[Activity]
Nothing but an exact repetition of the entries should appear in the answer.

[Dataset]
↓↓↓

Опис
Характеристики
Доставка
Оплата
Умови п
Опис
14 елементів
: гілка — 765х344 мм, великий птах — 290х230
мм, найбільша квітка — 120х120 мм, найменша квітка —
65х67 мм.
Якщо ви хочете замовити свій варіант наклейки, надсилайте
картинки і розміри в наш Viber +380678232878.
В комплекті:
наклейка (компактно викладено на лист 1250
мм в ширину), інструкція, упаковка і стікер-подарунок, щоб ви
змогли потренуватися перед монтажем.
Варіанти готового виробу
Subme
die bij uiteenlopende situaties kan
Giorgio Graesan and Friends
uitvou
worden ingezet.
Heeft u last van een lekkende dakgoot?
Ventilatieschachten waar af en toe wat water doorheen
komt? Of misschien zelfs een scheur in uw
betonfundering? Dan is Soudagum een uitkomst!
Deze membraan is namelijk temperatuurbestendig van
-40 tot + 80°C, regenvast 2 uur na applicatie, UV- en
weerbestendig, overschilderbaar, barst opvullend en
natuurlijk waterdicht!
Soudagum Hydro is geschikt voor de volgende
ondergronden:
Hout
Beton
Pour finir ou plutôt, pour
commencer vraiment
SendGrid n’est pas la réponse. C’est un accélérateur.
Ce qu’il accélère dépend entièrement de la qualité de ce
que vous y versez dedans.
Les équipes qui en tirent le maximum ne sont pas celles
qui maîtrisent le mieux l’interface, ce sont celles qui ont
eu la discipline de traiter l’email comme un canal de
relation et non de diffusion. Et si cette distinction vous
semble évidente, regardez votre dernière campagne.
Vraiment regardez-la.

↑↑↑

[Result]
Опис
Характеристики
Доставка
Оплата
Умови п
Опис
14 елементів
: гілка — 765х344 мм, великий птах — 290х230
мм, найбільша квітка — 120х120 мм, найменша квітка —
65х67 мм.
Якщо ви хочете замовити свій варіант наклейки, надсилайте
картинки і розміри в наш Viber +380678232878.
В комплекті:
наклейка (компактно викладено на лист 1250
мм в ширину), інструкція, упаковка і стікер-подарунок, щоб ви
змогли потренуватися перед монтажем.
Варіанти готового виробу
Subme
die bij uiteenlopende situaties kan
Giorgio Graesan and Friends
uitvou
worden ingezet.
Heeft u last van een lekkende dakgoot?
Ventilatieschachten waar af en toe wat water doorheen
komt? Of misschien zelfs een scheur in uw
betonfundering? Dan is Soudagum een uitkomst!
Deze membraan is namelijk temperatuurbestendig van
-40 tot + 80°C, regenvast 2 uur na applicatie, UV- en
weerbestendig, overschilderbaar, barst opvullend en
natuurlijk waterdicht!
Soudagum Hydro is geschikt voor de volgende
ondergronden:
Hout
Beton
Pour finir ou plutôt, pour
commencer vraiment
SendGrid n’est pas la réponse. C’est un accélérateur.
Ce qu’il accélère dépend entièrement de la qualité de ce
que vous y versez dedans.
Les équipes qui en tirent le maximum ne sont pas celles
qui maîtrisent le mieux l’interface, ce sont celles qui ont
eu la discipline de traiter l’email comme un canal de
relation et non de diffusion. Et si cette distinction vous
semble évidente, regardez votre dernière campagne.
Vraiment regardez-la.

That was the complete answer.